# Problem details
From the data below, return each line in which the string "công" is found.

# Exercise material

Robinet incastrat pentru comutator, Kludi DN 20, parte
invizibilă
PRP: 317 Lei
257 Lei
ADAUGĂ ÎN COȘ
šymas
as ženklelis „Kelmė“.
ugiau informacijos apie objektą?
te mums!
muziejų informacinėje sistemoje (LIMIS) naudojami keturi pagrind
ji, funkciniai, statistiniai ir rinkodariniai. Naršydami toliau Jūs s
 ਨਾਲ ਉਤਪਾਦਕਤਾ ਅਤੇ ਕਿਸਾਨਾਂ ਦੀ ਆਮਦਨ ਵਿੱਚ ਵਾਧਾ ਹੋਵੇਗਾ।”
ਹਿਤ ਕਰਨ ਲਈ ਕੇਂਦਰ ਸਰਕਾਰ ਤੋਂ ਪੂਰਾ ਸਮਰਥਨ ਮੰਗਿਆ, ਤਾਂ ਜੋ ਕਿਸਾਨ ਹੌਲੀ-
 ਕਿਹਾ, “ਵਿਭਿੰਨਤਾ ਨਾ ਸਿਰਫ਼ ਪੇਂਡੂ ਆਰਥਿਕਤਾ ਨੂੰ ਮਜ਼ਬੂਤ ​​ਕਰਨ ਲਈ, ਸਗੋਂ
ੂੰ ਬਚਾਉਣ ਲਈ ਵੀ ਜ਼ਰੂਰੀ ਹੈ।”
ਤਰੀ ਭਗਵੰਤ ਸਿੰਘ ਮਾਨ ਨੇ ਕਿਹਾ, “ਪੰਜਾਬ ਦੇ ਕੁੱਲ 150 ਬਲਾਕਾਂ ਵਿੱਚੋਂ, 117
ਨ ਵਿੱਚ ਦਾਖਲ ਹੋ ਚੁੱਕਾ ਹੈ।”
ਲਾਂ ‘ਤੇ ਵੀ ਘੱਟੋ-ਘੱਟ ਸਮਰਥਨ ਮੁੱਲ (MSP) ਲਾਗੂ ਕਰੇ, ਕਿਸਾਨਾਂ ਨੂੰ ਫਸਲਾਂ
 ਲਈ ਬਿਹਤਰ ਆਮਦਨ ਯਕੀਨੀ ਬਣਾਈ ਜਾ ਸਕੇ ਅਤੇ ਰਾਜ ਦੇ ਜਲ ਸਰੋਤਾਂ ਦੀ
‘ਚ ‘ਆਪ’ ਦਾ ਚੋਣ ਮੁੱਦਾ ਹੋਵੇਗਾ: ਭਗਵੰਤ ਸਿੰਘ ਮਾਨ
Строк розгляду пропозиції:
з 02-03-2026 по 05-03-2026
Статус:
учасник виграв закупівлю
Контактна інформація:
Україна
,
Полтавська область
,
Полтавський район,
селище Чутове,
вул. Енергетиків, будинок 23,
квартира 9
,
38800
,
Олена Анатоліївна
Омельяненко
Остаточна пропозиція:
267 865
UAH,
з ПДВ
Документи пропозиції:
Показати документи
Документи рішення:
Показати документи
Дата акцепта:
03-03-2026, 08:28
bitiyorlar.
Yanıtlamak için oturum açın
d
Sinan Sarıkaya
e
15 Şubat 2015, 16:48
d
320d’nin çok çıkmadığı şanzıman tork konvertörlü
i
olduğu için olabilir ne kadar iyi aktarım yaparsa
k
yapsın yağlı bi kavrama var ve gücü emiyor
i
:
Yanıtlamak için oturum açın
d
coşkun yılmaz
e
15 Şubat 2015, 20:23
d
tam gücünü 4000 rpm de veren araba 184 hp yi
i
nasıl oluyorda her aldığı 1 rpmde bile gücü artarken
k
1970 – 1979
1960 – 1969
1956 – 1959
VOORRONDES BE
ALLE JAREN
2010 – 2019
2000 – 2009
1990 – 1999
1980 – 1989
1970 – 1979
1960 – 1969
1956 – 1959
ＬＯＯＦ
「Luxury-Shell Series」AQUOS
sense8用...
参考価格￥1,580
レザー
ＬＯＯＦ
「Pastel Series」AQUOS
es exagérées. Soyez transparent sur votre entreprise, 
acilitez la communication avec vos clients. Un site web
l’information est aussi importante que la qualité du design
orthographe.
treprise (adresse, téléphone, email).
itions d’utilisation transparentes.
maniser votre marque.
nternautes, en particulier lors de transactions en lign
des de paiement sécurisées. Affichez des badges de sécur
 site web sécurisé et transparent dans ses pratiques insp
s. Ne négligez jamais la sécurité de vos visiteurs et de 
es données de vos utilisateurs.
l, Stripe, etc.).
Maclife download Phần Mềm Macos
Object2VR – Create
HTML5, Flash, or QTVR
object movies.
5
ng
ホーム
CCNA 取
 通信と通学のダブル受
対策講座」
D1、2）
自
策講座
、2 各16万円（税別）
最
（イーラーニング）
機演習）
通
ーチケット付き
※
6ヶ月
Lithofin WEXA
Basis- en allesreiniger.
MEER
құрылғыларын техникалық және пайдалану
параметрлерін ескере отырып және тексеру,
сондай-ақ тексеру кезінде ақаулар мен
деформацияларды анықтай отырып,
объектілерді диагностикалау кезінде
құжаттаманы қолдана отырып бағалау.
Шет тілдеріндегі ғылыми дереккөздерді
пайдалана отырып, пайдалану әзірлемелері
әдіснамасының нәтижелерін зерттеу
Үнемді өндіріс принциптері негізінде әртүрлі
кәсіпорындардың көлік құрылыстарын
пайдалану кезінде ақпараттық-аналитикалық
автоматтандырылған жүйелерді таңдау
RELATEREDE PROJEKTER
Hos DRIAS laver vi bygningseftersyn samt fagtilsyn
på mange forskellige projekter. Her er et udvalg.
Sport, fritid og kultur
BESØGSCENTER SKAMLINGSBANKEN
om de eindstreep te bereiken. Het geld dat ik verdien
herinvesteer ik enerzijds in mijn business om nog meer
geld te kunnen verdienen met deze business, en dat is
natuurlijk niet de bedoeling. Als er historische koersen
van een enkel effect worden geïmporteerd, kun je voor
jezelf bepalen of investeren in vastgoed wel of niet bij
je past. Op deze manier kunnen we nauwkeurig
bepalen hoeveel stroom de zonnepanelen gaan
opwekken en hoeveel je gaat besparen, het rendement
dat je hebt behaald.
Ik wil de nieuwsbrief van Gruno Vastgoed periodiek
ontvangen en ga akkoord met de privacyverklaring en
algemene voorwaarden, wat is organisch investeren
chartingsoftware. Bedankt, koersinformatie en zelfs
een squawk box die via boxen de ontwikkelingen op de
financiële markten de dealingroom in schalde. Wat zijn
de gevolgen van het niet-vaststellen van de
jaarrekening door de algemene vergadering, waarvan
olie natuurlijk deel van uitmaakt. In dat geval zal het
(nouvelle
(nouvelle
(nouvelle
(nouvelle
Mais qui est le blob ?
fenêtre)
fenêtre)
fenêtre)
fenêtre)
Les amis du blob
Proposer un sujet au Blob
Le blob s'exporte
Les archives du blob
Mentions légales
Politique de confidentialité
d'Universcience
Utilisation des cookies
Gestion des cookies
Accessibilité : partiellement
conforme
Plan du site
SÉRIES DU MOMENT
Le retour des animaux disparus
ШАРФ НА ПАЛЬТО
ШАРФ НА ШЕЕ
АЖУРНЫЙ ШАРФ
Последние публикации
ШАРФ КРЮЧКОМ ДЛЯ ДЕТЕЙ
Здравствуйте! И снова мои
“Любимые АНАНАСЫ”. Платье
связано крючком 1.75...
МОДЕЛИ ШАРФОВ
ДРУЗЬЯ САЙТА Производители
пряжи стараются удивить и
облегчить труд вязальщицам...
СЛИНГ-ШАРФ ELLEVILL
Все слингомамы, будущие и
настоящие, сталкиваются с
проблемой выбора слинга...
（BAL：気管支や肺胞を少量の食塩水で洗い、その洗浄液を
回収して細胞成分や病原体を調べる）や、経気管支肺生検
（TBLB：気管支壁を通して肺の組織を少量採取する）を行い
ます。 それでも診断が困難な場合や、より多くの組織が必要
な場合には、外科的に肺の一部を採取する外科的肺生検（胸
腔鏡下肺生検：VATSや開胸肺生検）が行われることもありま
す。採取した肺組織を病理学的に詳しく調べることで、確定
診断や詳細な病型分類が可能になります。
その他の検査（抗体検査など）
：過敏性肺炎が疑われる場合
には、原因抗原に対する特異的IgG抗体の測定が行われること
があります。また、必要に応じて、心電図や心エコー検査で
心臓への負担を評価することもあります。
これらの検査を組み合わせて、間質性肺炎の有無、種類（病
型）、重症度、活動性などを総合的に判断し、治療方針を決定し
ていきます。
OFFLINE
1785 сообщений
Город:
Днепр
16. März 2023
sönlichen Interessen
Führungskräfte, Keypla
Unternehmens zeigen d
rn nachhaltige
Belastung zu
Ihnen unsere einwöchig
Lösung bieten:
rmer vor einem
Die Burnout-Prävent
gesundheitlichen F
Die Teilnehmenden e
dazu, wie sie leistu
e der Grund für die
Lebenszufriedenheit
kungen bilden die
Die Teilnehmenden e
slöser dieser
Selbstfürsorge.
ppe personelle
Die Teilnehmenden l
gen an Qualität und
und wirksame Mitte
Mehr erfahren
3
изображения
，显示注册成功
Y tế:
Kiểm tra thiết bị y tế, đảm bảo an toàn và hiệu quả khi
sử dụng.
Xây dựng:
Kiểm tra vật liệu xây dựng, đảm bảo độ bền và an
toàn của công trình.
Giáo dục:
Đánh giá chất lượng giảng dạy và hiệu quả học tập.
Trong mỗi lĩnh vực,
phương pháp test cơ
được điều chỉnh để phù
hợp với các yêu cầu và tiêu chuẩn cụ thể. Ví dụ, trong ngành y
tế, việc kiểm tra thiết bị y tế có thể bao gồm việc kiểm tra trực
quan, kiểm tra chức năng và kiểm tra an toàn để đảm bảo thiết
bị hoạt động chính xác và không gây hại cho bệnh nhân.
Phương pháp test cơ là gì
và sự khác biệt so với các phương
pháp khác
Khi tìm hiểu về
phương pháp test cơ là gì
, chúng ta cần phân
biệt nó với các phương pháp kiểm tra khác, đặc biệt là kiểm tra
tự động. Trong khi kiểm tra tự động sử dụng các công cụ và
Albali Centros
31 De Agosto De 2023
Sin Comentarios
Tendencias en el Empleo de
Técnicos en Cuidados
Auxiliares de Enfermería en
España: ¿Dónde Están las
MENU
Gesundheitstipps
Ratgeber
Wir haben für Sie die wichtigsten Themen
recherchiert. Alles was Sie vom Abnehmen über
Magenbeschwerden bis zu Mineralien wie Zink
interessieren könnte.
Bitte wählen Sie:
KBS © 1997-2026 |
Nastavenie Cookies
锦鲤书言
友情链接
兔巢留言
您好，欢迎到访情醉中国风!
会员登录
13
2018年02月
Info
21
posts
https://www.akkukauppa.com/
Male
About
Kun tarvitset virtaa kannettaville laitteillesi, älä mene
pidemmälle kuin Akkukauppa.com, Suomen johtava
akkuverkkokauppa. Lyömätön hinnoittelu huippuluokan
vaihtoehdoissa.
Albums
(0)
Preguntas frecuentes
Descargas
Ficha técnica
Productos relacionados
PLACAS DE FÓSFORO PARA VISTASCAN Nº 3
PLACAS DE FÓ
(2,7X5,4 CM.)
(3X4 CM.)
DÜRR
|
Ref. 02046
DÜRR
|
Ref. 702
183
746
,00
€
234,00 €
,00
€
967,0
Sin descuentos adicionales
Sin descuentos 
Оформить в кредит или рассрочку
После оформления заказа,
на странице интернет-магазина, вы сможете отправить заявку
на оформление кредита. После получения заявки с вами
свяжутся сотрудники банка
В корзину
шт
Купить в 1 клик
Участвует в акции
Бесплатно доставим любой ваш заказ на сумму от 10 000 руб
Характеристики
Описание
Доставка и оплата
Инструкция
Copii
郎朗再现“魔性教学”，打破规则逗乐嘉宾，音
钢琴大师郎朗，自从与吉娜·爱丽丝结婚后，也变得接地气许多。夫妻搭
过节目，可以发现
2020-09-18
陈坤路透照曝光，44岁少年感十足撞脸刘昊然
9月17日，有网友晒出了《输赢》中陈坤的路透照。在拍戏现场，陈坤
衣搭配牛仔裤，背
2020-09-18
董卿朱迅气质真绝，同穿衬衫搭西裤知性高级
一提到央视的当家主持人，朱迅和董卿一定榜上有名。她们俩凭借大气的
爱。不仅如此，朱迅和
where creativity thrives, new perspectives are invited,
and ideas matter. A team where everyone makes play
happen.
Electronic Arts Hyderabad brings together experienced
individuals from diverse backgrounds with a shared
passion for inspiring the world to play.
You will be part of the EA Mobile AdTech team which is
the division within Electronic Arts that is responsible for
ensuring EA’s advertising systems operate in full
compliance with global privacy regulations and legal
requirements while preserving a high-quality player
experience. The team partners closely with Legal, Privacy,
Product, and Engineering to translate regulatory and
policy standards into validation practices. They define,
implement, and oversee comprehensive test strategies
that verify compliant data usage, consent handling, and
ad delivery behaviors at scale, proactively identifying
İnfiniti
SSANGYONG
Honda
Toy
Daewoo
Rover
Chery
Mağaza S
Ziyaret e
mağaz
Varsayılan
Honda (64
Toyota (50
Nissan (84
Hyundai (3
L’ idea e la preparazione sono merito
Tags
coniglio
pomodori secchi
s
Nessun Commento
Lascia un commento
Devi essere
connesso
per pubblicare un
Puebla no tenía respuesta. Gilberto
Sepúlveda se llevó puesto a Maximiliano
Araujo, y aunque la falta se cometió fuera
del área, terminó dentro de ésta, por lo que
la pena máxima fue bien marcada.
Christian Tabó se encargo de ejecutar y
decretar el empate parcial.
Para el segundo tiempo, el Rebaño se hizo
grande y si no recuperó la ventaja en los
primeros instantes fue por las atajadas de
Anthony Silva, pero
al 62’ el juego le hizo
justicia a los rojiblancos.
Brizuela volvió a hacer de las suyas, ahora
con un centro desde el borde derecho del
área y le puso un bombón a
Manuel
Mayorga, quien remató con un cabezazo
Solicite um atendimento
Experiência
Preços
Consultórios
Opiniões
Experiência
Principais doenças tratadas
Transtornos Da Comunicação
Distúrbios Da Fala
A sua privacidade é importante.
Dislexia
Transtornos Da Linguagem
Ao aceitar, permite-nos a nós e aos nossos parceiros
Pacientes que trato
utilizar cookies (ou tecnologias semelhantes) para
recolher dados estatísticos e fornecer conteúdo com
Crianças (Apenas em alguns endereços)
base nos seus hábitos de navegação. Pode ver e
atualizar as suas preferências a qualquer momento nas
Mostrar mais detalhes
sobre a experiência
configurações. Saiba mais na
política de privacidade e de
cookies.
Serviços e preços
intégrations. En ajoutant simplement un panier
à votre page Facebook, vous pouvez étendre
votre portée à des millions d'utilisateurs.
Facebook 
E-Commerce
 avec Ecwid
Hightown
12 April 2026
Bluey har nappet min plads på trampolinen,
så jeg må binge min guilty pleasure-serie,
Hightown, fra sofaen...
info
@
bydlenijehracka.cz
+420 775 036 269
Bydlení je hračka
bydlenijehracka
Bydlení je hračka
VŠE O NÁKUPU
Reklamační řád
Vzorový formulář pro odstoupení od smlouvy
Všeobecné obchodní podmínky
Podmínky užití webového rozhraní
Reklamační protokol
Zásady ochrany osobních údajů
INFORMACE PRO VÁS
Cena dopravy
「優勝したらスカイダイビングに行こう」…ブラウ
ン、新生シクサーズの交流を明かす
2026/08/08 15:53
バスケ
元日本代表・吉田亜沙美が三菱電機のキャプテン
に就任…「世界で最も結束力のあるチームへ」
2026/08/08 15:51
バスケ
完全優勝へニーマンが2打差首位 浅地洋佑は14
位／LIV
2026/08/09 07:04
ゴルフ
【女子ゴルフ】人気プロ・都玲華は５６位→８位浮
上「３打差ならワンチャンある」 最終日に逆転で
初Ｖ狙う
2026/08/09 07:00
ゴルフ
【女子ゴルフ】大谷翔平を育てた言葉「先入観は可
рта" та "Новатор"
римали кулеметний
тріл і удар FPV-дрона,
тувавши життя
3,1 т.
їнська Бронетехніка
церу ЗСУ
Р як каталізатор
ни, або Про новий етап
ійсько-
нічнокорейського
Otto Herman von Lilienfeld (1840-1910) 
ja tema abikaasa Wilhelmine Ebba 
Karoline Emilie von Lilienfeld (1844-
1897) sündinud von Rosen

# Answer box
toàn của công trình.
tự động. Trong khi kiểm tra tự động sử dụng các công cụ và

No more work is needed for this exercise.